Supplied records>
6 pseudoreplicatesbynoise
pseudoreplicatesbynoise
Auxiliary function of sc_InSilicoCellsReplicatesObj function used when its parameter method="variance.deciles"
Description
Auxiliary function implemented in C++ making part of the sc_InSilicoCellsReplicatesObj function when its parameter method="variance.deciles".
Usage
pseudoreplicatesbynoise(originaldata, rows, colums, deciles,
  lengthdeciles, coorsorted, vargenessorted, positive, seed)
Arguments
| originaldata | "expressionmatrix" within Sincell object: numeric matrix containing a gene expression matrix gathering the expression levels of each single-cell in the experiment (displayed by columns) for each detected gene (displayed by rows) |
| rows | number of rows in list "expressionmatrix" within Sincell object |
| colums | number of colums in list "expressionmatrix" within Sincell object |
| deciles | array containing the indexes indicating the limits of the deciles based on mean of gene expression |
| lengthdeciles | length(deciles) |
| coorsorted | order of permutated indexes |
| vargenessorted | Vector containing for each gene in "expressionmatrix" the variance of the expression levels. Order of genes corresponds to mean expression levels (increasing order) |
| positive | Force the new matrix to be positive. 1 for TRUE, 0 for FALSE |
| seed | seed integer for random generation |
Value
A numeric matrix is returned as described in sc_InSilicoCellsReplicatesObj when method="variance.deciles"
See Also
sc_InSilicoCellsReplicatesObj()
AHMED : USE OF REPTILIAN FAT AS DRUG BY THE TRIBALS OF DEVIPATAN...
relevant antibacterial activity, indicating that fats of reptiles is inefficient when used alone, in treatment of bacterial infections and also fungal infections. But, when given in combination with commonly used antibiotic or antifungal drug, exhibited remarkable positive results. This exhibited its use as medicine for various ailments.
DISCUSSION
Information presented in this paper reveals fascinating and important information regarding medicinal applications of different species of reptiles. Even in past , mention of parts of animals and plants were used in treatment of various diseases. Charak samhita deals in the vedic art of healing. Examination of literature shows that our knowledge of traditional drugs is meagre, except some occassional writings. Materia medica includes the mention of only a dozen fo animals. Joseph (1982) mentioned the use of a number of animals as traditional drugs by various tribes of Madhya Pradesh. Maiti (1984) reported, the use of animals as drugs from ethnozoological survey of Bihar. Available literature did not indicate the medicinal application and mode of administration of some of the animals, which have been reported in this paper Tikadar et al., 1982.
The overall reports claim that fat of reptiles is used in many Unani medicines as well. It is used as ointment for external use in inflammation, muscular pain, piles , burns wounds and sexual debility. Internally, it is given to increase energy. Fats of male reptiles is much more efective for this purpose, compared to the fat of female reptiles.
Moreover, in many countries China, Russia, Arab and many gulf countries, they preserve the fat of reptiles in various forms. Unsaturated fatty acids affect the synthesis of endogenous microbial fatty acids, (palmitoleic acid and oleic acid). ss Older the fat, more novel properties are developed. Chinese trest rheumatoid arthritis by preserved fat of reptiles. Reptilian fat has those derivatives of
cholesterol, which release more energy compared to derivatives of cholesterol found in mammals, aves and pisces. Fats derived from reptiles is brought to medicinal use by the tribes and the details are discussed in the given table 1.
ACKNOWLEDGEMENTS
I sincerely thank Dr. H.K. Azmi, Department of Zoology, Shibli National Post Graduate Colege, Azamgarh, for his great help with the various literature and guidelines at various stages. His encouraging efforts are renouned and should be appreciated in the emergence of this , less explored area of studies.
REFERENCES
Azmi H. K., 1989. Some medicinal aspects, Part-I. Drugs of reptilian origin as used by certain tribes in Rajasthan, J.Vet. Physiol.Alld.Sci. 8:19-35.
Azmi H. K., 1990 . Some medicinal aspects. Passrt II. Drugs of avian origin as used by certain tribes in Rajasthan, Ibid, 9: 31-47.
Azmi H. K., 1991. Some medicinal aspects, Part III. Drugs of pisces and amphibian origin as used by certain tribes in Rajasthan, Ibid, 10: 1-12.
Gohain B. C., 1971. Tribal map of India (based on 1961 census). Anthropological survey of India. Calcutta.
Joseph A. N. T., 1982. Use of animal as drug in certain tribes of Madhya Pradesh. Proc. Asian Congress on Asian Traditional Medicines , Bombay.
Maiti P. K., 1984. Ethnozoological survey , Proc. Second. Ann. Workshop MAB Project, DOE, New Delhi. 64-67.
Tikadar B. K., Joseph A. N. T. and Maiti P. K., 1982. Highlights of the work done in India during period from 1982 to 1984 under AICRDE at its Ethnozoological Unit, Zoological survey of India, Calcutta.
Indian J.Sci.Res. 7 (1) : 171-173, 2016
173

* * *

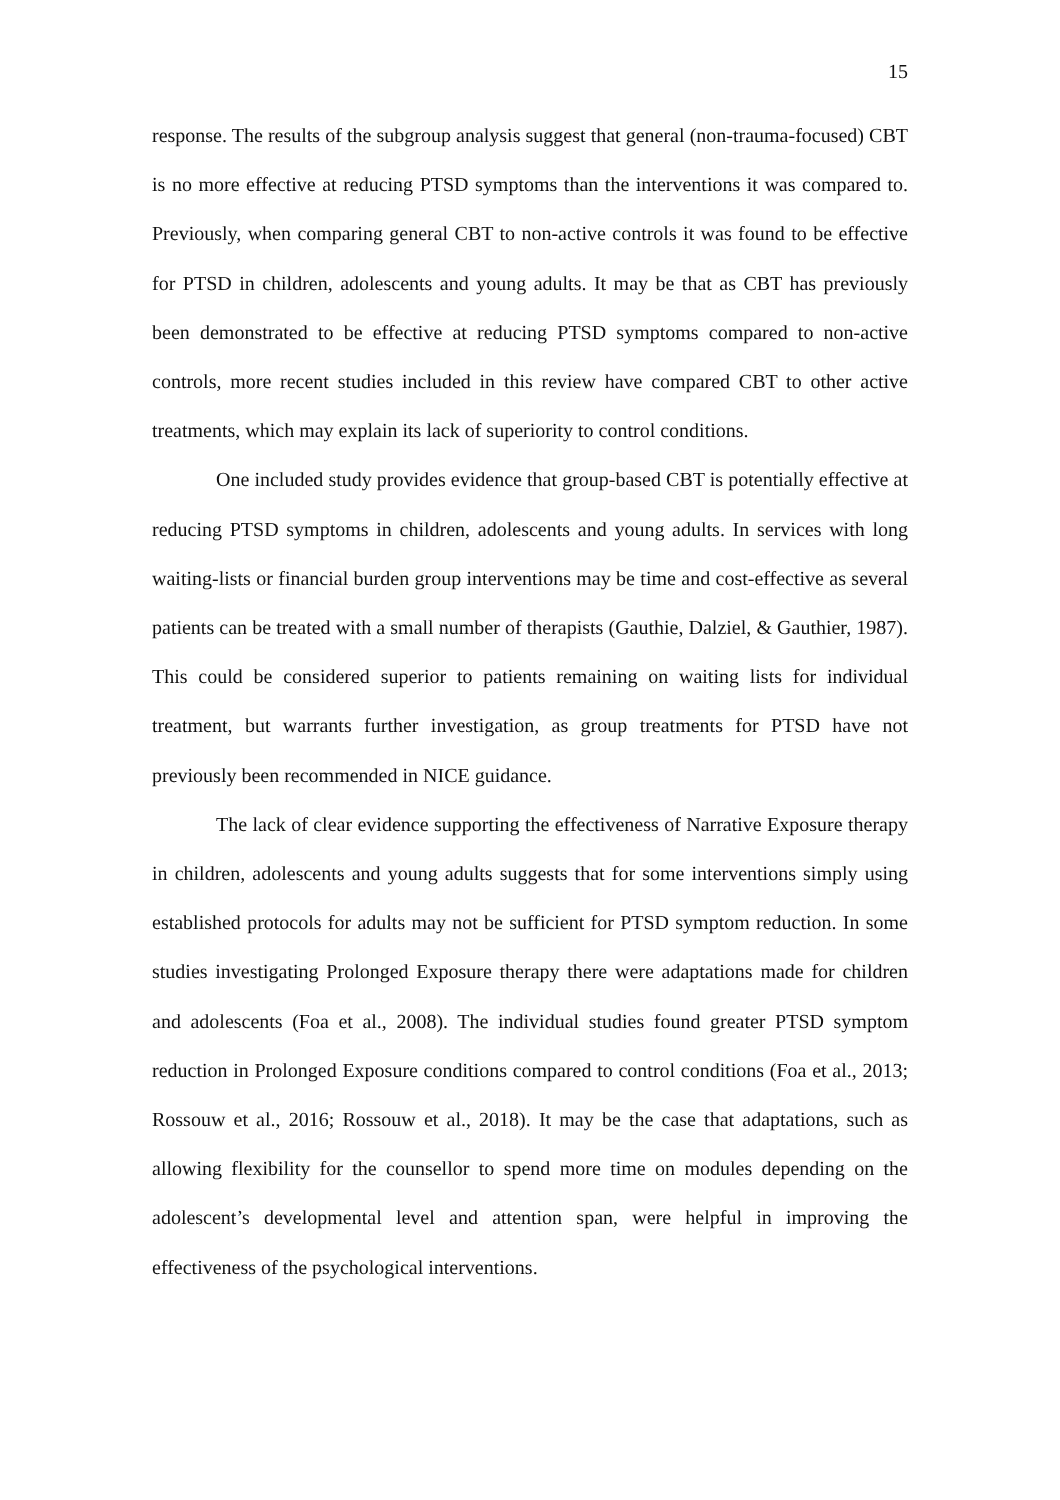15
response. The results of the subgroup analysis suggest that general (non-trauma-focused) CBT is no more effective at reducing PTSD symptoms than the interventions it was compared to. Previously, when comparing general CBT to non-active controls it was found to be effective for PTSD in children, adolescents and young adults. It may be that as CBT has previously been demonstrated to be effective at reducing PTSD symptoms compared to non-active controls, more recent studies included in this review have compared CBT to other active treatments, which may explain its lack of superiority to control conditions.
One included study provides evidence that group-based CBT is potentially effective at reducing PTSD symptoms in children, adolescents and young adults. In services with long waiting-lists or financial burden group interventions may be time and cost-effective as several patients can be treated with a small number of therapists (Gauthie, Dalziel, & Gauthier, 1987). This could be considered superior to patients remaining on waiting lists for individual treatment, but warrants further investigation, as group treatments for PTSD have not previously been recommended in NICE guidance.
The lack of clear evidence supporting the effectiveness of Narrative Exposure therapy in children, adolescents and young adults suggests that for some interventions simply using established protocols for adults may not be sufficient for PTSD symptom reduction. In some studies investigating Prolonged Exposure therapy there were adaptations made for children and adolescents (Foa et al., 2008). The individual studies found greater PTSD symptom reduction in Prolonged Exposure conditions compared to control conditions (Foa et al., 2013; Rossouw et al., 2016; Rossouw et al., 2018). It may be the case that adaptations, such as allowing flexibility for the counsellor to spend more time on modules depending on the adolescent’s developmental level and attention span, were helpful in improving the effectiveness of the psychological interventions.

---

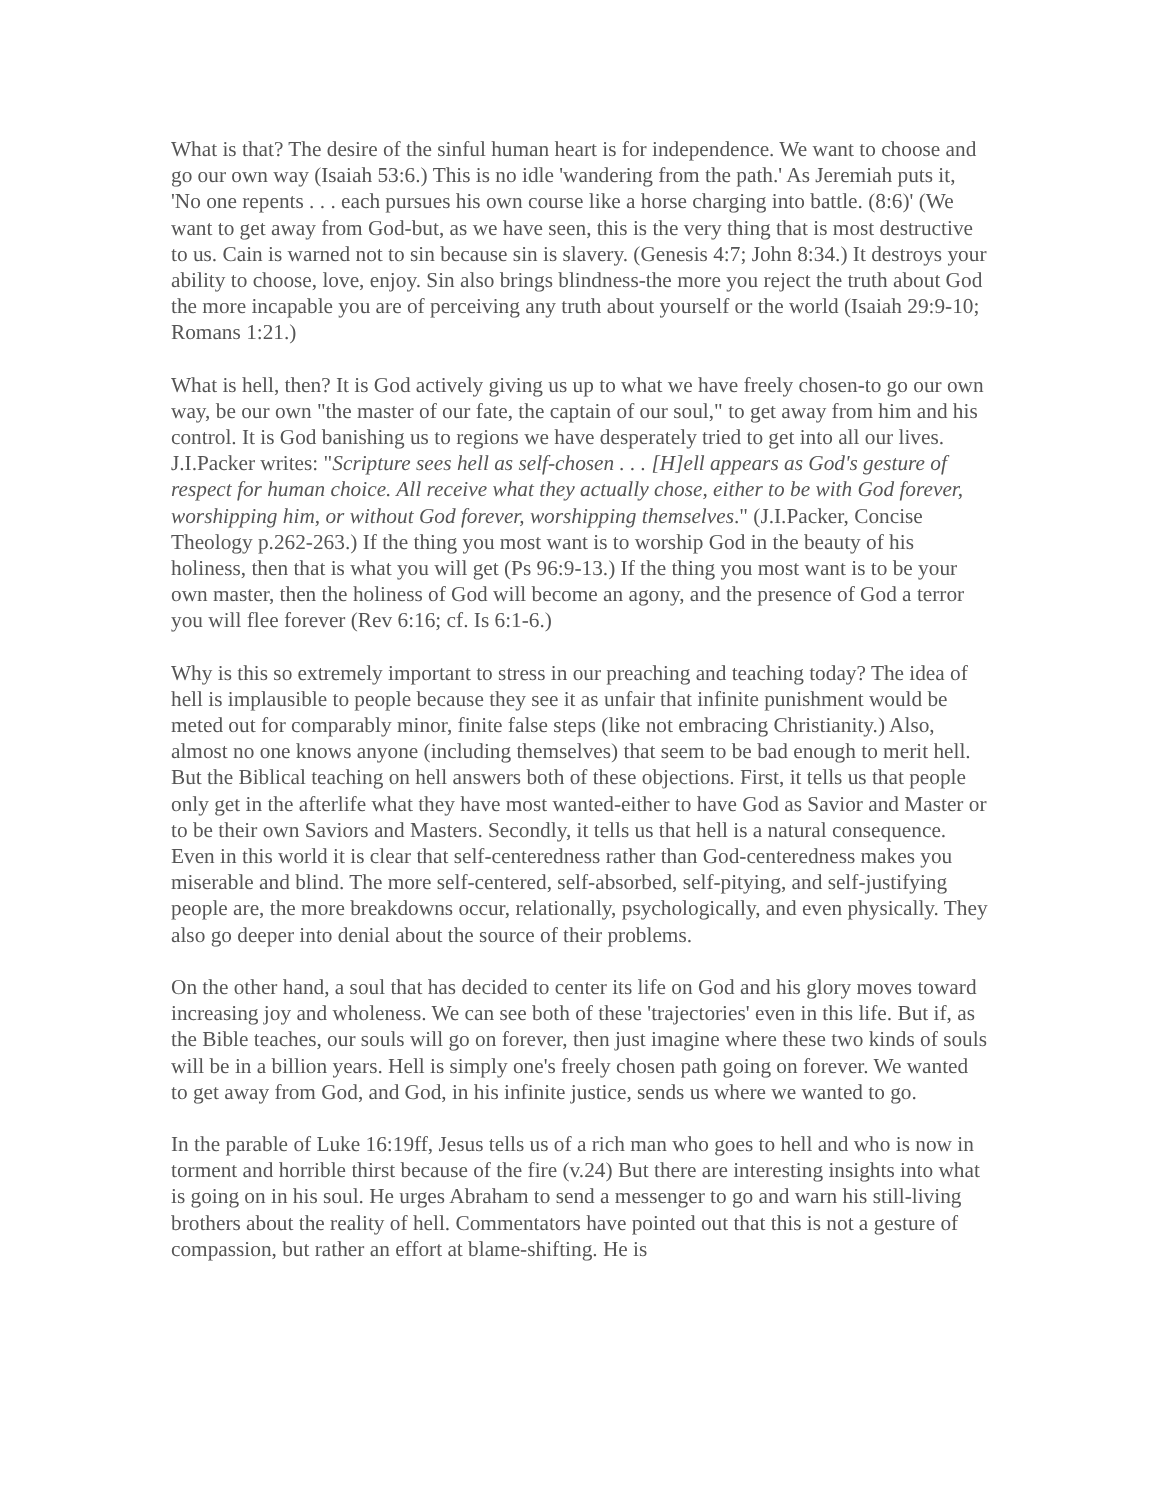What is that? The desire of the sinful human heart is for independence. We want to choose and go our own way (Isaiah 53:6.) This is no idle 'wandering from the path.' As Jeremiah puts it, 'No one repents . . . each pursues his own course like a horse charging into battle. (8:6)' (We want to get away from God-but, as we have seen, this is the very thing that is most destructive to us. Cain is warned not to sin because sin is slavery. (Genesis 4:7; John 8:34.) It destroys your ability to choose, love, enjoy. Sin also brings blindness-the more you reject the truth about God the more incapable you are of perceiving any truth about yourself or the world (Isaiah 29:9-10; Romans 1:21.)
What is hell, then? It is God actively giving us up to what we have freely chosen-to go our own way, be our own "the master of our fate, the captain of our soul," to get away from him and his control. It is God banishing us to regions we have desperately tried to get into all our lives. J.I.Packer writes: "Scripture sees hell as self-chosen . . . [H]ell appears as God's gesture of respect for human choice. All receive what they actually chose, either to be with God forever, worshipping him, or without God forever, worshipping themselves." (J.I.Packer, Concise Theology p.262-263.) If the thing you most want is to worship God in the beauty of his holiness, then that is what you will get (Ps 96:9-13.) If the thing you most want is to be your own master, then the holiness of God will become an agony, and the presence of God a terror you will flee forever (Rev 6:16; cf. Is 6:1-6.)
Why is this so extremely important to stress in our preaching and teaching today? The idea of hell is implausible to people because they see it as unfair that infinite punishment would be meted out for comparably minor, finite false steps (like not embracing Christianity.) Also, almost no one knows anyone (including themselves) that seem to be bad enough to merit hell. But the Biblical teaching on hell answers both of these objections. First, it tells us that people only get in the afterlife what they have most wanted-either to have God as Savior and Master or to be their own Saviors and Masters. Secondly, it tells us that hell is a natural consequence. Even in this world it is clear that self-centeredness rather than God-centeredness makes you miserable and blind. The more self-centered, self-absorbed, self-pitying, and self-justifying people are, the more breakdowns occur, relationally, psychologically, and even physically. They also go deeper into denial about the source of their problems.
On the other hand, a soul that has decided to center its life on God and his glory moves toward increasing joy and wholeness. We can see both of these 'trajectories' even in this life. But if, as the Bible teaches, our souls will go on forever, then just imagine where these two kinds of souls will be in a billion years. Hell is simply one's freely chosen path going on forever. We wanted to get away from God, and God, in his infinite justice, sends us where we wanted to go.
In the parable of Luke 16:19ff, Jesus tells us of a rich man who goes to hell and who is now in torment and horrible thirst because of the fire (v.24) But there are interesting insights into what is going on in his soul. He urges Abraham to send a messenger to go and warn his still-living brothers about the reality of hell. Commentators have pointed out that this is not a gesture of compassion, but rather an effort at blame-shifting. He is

Goal of the exercise> Give only the number of lines in the material above that hold the word "literature".

Exercise response> 2